* _AUFGABEN_:
a. Beantworte die folgenden Fragen nach dem Textauszug:
(i) Wie wird die Europäische Union im ersten Satz bezeichnet?
(ii) Welche zwei Bereiche „liegen auf der Hand“?
(iii) Von welchen Ländern dürfen wir uns technologisch nicht abhängen lassen?
b. Gib den Textauszug zwischen „Wir müssen unser“ und „China abgehängt werden.“ einschließlich wortgetreu wieder.

Wir müssen unser gemeinsames Haus, die Europäische Union, gut vorbereiten. Die Europäische Union muss in Zukunft mehr können, sie muss mehr Aufgaben übernehmen. Sie muss mehr leisten für ihre Mitglieder, für die Mitgliedstaaten und für jeden einzelnen Bürger. Sie muss in der Lage sein, unsere Interessen in der globalen Auseinandersetzung zu verteidigen. Grenzschutz und Gemeinsame Außen- und Sicherheitspolitik liegen auf der Hand. Aber auch im Bereich „Forschung und Entwicklung“ gibt es einen Mehrwert, wenn wir dies auf europäischer Ebene organisieren. Wir dürfen nicht zulassen, dass wir technologisch von den USA oder China abgehängt werden.

* _DATENSÄTZE_:
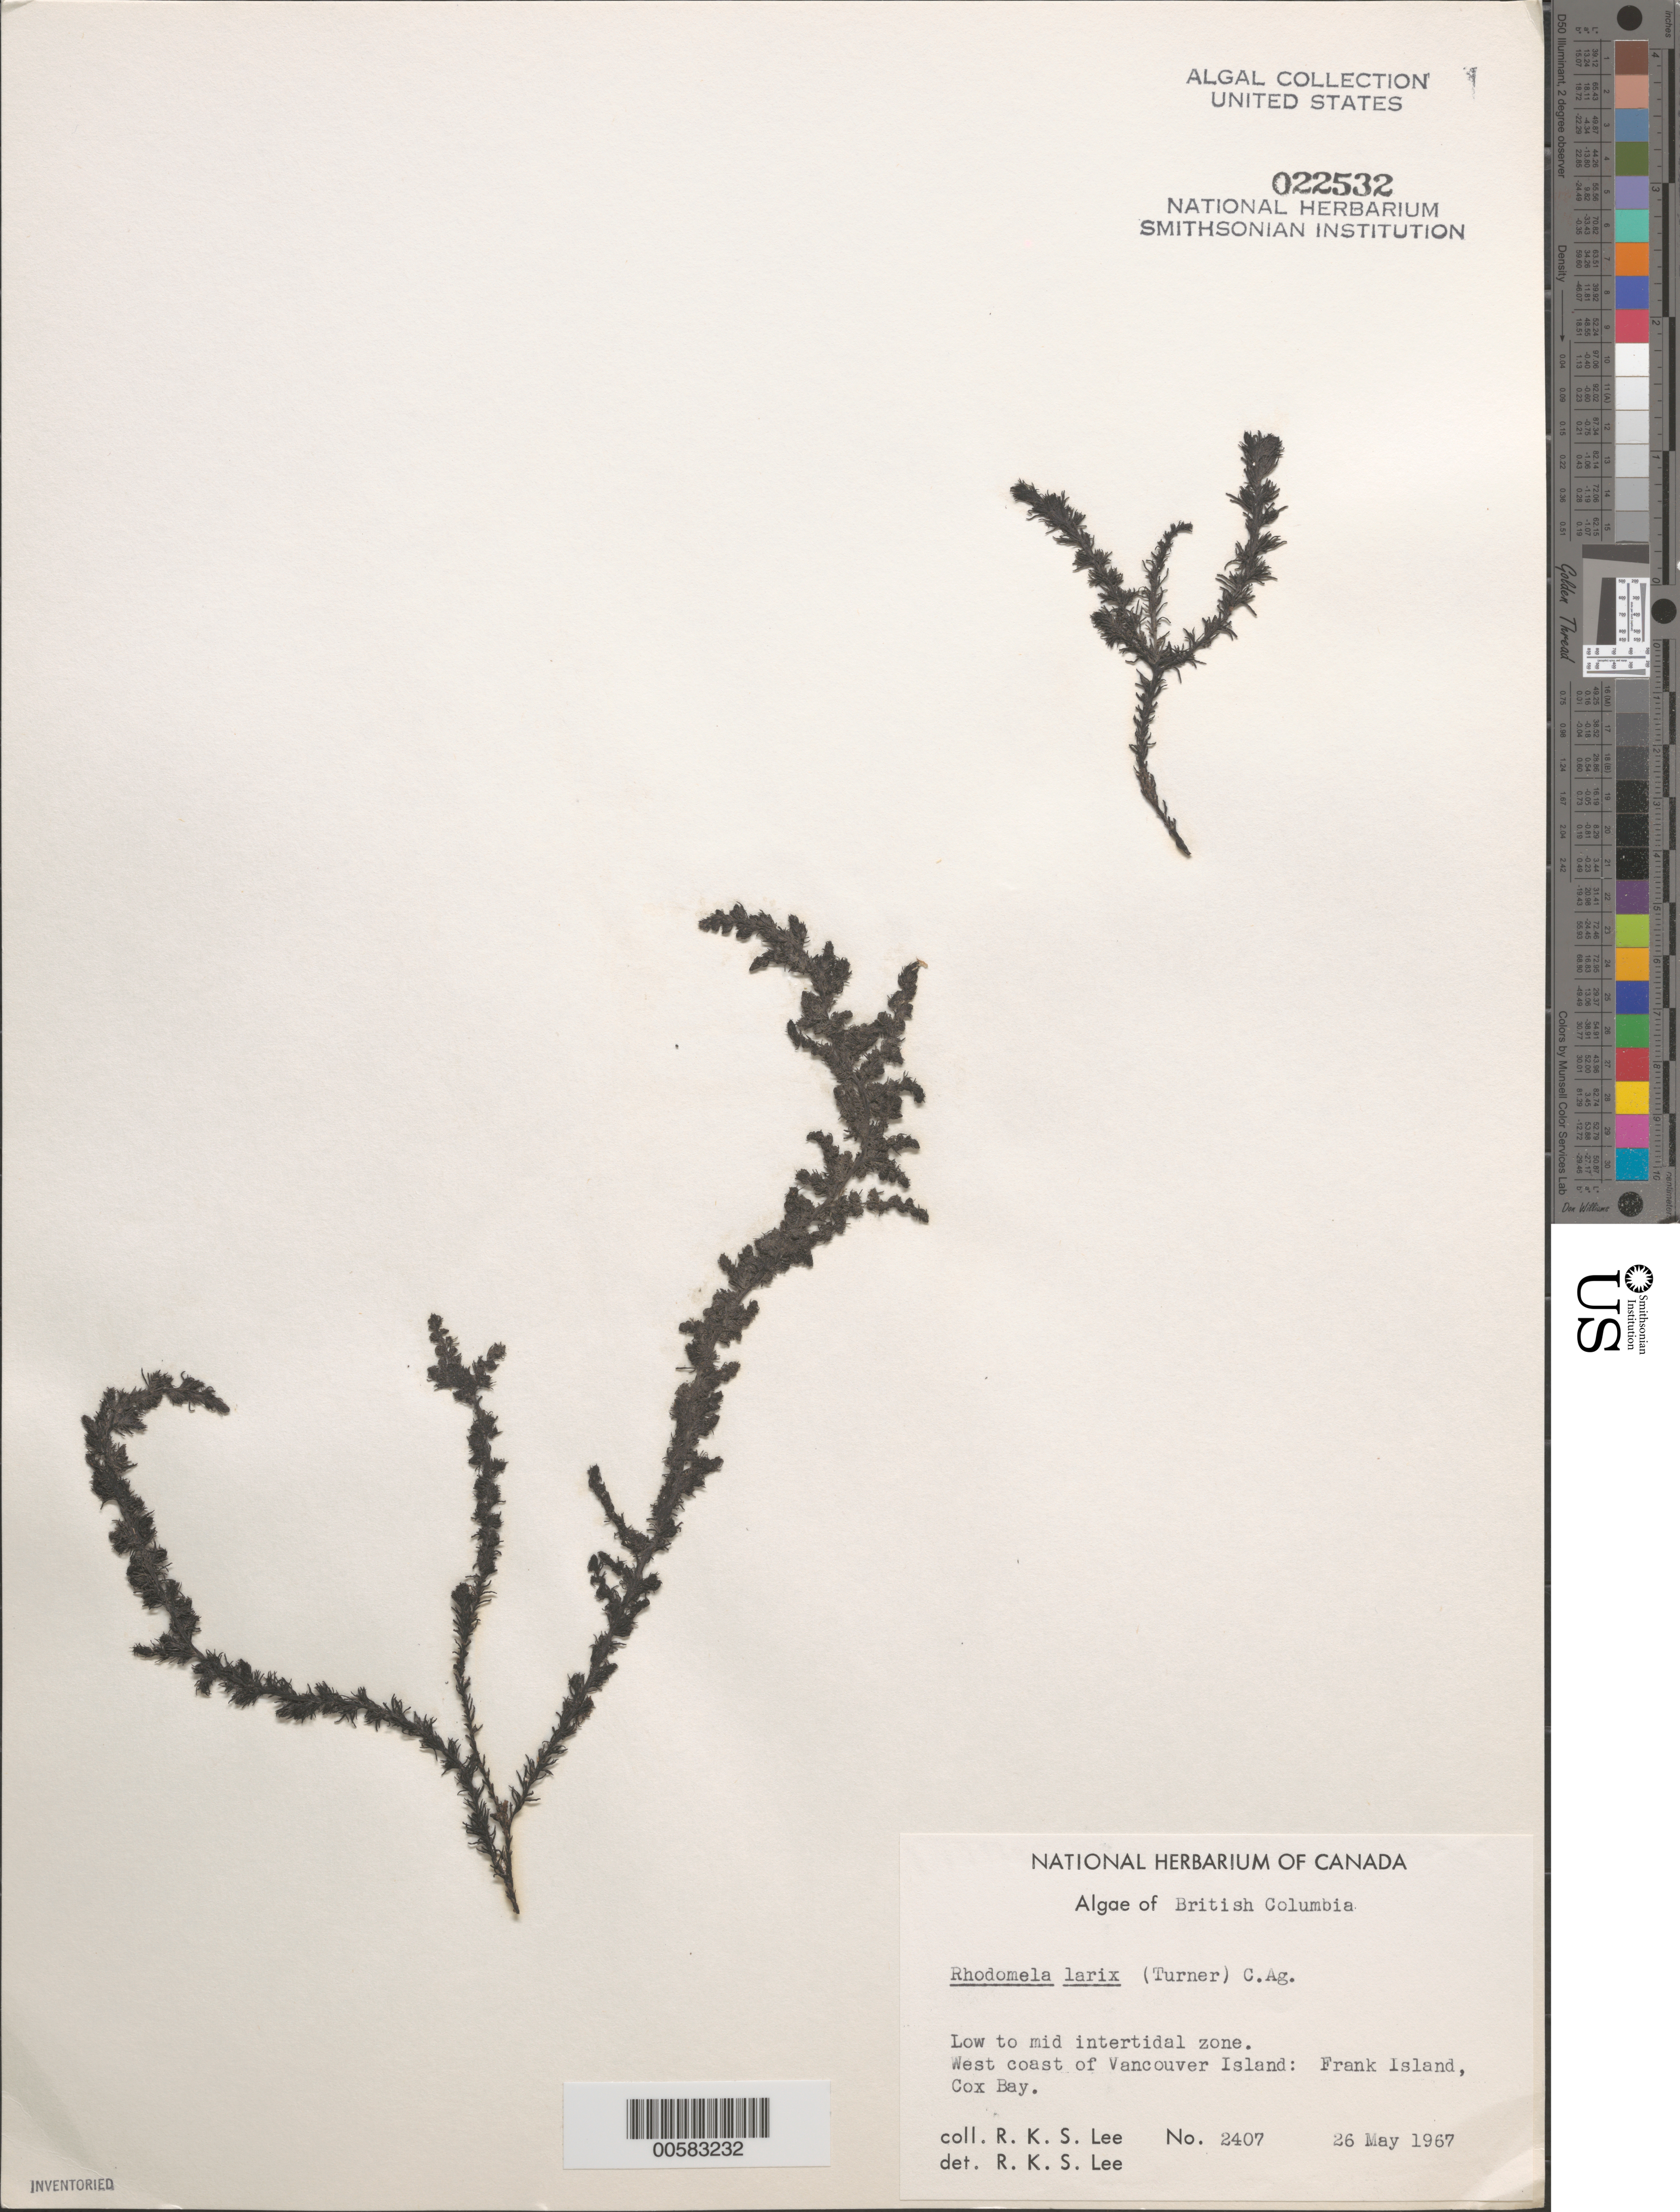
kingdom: Plantae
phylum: Rhodophyta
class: Florideophyceae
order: Ceramiales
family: Rhodomelaceae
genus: Neorhodomela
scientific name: Neorhodomela larix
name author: (Turner) Masuda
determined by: Algae name updating Project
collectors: R. Lee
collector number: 2407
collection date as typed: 26 May 1967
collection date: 1967-05-26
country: Canada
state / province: British Columbia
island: Frank Island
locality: Cox Bay, Vancouver Island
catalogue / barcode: US 22532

* _LÖSUNGEN JE AUFGABE_:
a.
(i) Als „unser gemeinsames Haus“.
(ii) Grenzschutz und Gemeinsame Außen- und Sicherheitspolitik.
(iii) Von den USA oder China.

b.
Wir müssen unser gemeinsames Haus, die Europäische Union, gut vorbereiten. Die Europäische Union muss in Zukunft mehr können, sie muss mehr Aufgaben übernehmen. Sie muss mehr leisten für ihre Mitglieder, für die Mitgliedstaaten und für jeden einzelnen Bürger. Sie muss in der Lage sein, unsere Interessen in der globalen Auseinandersetzung zu verteidigen. Grenzschutz und Gemeinsame Außen- und Sicherheitspolitik liegen auf der Hand. Aber auch im Bereich „Forschung und Entwicklung“ gibt es einen Mehrwert, wenn wir dies auf europäischer Ebene organisieren. Wir dürfen nicht zulassen, dass wir technologisch von den USA oder China abgehängt werden.